[PASSAGE]
::::::::

Some of the negligence was tragic. In the summer of 1996, a neglected Koch pipeline leaked butane vapors, resulting in an explosion that burned two teenagers to death. The family won a record $296 million judgment against the Kochs and later settled for an undisclosed amount. “These fines and charges, combined with those for the ammonia dumping at Pine Bend, marked Koch Industries as one of the largest, most flagrant violators of environmental laws in the United States during the 1990s,” Leonard writes.

Some of Charles Koch’s bets didn’t pay off in financial terms. His acquisition of Purina Mills, a St. Louis firm that made animal feed and pet food, was a disaster that nearly wrecked the company. Koch paid $670 million for a company valued at about $109 million, financing the deal almost entirely through debt, because he was convinced that he could make money trading commodities.

::::::::

[RECORDED INFORMATION]
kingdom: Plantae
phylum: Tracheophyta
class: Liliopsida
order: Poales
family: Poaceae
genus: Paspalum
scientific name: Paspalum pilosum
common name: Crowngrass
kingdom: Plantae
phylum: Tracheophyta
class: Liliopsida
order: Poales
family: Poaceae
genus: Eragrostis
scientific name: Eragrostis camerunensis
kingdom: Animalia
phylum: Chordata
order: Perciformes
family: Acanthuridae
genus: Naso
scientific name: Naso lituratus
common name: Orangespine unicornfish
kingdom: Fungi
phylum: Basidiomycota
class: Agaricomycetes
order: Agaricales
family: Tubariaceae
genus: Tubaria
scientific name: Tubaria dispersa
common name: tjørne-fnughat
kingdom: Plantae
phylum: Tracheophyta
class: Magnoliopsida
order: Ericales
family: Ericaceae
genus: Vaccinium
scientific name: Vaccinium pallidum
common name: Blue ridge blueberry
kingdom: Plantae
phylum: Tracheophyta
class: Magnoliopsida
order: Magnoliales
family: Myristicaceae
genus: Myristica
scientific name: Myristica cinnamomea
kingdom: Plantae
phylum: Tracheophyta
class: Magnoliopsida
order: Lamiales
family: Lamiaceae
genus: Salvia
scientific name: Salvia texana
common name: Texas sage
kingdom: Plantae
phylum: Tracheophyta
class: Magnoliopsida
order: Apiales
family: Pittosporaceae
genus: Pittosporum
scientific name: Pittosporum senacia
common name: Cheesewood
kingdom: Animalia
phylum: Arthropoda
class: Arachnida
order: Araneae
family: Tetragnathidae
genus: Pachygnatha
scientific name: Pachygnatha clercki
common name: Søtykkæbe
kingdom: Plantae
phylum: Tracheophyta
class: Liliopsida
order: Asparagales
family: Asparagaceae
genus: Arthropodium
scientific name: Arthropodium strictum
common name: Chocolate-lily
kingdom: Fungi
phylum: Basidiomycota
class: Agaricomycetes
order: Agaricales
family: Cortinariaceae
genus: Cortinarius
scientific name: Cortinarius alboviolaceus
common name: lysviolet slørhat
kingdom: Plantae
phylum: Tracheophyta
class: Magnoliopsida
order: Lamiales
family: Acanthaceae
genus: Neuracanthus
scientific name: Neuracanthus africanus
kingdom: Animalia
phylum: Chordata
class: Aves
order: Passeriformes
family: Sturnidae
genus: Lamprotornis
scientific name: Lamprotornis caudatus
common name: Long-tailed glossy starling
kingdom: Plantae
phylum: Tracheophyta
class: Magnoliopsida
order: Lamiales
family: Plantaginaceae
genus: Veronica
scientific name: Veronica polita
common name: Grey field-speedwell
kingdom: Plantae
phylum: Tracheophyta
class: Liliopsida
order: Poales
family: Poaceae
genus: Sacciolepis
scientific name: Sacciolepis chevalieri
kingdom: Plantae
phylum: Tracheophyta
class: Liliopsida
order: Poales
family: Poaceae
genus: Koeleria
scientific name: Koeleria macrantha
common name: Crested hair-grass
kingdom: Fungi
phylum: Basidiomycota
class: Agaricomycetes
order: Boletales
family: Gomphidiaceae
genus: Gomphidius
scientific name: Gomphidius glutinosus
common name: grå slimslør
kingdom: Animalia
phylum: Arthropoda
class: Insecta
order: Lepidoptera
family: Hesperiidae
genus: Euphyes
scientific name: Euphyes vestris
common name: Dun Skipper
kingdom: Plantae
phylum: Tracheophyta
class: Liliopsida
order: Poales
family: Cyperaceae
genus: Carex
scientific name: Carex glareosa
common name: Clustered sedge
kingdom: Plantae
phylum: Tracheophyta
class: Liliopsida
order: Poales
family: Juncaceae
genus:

::::::::

[JOBS]
[1] In the Koch Industries passage, how much did Charles Koch pay for Purina Mills?
[2] From the Koch Industries passage, copy out everything from "Some of Charles" down to "money trading commodities.".
The entries have no connection to the passage about Koch Industries.

[SOLUTION SET]
[1] He paid $670 million.

[2]
Some of Charles Koch’s bets didn’t pay off in financial terms. His acquisition of Purina Mills, a St. Louis firm that made animal feed and pet food, was a disaster that nearly wrecked the company. Koch paid $670 million for a company valued at about $109 million, financing the deal almost entirely through debt, because he was convinced that he could make money trading commodities.